Now you have a hammer in search of a nail. Here’s how to make an overlay polygon…
Creating an Overlay Polygon
Here is the lovely Grand Canyon…
And here is a polygon of the Grand Canyon National Park, courtesy the wonderful folks at the NPS.
Let’s say we want to visually promote the park with a snazzy faded vignette overlay sort of thing. I need the exact opposite of this polygon. Like the leftover dough after a cookie cutter has harvested all the fun cookie shapes from it. No problem. I’ve added a super simple, profoundly useful, polygon that covers the whole world. Download it here.
Then I fire up the Erase tool, and tell it to punch the Grand Canyon right out of the dough—er polygon.
The result is a handy polygon of NOT Grand Canyon National Park.
Making it Look Awesome
Ok, we have an overlay polygon! Let’s say I want this overlay to have a nice faded soft edge. Not so abrupt as the default crispness of a solid fill. Well, since I’ve added this Overlay Fade style to my project I’ve got a bunch of options in the symbology panel’s gallery. I’ve chosen a solid background with a wide feathered edge.
Cool! Now, I still have my original polygon of the park boundary. So I can use that to give a nice crisp reference to the park’s edge. Have my cake and eat it too, sort of thing.
Cake. Sorry, where was I? Oh, right, overlay graphics. Ok, I’ve got a snazzy soft overlay drawing attention to my area of interest by fading away all that peripheral noise of the surrounding area. But what if I want to bring back just a bit of the background, for context? Got you covered. Here it is with a faint fill selected.
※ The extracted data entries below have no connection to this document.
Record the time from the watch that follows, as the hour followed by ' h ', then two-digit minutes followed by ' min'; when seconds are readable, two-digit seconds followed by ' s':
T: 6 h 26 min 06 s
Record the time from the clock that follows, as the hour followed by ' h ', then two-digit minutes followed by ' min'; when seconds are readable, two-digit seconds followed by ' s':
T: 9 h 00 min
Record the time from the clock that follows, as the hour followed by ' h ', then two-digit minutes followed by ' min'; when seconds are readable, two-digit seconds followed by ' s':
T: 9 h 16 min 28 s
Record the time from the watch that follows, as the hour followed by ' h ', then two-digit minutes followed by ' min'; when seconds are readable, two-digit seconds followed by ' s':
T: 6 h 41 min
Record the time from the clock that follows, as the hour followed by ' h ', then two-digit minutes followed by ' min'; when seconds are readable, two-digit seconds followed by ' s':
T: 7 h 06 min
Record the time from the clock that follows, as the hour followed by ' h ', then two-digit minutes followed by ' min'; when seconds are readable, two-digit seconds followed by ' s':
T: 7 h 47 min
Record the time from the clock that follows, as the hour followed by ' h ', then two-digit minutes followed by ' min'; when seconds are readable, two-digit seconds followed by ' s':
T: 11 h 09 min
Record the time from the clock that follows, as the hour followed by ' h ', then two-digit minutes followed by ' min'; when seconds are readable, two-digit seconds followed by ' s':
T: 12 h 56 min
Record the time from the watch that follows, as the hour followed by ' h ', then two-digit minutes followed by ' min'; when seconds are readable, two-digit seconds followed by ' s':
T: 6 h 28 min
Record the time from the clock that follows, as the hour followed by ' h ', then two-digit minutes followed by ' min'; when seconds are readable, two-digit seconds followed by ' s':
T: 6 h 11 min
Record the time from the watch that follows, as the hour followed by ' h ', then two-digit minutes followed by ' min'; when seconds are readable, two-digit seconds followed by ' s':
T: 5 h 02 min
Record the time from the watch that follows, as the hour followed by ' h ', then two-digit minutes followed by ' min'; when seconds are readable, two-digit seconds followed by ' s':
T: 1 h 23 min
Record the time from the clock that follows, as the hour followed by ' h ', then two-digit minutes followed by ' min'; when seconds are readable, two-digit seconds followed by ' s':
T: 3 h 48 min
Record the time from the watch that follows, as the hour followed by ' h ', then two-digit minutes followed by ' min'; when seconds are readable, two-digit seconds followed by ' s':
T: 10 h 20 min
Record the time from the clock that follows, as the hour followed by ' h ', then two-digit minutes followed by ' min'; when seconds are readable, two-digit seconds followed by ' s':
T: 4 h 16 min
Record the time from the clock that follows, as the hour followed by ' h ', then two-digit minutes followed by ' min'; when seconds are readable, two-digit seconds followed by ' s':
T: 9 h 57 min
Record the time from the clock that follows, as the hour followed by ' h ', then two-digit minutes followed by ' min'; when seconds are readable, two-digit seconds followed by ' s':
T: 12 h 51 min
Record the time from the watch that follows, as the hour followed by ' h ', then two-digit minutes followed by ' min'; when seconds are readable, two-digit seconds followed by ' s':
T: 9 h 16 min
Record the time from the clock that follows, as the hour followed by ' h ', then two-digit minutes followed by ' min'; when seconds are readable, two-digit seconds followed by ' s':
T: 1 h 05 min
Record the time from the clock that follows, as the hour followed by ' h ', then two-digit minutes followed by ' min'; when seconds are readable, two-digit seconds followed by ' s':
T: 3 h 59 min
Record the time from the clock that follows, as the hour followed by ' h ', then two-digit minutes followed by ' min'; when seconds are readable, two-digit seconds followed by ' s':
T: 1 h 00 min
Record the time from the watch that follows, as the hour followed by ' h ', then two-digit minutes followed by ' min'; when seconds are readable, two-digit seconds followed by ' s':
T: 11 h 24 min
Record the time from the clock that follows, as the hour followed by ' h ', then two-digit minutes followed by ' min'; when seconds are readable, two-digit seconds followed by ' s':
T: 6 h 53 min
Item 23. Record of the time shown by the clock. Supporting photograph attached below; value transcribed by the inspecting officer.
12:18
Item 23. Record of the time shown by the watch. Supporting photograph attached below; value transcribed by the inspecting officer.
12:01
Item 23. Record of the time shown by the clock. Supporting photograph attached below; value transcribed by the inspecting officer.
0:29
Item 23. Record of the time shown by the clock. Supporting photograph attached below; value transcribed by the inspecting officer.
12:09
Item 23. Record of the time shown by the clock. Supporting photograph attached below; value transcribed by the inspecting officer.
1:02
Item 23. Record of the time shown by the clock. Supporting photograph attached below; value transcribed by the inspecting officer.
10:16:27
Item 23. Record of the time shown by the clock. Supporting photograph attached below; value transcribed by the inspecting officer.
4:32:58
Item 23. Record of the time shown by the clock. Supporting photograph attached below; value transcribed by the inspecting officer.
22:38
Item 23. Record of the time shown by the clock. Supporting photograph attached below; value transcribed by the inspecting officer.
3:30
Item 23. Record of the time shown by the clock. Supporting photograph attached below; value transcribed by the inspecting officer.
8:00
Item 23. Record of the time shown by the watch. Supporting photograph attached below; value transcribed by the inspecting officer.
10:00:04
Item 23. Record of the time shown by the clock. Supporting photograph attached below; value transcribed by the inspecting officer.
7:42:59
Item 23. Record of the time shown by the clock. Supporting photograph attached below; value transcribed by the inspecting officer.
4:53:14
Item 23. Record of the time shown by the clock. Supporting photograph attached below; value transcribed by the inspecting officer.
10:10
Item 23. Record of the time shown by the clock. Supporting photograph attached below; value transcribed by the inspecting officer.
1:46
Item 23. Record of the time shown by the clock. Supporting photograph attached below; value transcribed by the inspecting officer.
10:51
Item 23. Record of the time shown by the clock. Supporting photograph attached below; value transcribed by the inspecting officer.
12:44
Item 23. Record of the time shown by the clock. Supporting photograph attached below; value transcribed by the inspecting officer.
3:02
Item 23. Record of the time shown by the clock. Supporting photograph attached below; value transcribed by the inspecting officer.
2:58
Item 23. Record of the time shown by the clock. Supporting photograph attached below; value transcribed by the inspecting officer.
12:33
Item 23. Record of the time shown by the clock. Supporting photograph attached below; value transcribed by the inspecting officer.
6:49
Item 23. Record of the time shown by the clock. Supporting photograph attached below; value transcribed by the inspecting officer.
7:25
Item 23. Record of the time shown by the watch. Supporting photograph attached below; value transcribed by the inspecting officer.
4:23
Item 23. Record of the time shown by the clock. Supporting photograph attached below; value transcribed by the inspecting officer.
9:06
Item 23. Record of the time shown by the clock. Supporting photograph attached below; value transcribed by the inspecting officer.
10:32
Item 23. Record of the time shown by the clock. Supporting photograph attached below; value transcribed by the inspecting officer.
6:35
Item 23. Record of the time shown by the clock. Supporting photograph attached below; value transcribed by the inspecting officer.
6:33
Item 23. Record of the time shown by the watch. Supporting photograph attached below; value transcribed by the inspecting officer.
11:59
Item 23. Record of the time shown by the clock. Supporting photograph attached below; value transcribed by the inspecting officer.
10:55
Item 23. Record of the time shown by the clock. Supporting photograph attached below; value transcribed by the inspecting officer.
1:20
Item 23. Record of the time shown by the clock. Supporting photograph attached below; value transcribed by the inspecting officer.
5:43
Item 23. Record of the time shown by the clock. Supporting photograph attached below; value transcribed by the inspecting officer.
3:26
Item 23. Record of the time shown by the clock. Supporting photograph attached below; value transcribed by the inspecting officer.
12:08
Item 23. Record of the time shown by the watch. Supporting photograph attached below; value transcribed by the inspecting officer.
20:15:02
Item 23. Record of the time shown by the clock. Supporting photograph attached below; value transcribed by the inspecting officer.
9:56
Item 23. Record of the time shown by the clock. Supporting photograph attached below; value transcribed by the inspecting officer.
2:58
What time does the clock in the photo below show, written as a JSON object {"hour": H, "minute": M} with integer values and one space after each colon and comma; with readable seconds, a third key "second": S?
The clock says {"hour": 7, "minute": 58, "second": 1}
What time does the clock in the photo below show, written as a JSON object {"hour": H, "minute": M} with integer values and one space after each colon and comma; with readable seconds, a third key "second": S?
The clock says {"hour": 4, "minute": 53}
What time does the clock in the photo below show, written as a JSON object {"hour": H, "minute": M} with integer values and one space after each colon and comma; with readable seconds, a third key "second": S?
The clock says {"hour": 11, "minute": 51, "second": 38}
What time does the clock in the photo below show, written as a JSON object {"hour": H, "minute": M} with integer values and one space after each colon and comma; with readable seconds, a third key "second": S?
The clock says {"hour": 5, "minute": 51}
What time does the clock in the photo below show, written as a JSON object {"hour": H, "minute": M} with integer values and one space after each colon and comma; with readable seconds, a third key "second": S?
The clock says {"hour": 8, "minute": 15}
The white options look better over light maps while the black options look good over darker more complex maps. But you’ll do what you feel is right. Here is a map of the Grand Canyon using imagery instead of a light hillshade, so I’ve chosen a faint black overlay symbol.
If you need an overlay color other than black or white, then more power to you! Do this by opening up the symbology panel’s Properties > Symbol tab and make it whatever color/transparency you like.
Orange? Hey, whatever you need. It’s your map!
There’s loads you can do with this hacky little style. I have a clipped out USA polygon I like to use for some USA maps. Here’s what it looks like as a faded overlay…
My illustrious colleague Heather Smith suggested it as useful for map subjects that have soft borders. Like a desert. Who decides that one side of a boundary is desert and the other is desert? Eh, that’s just a construct reinforced by the default design constraint of a crisp edge. Sometimes borders really are fuzzy.
And what’s a better example of an overlay than an ocean polygon! It’s the ultimate not-land overlay!
Anyway, consider this humble resource to add some…nuance to your crisp polygon borders. Real life is sometime more blurry than confident. And sometimes you just want your map’s subject area to shine a little more brightly than its surroundings.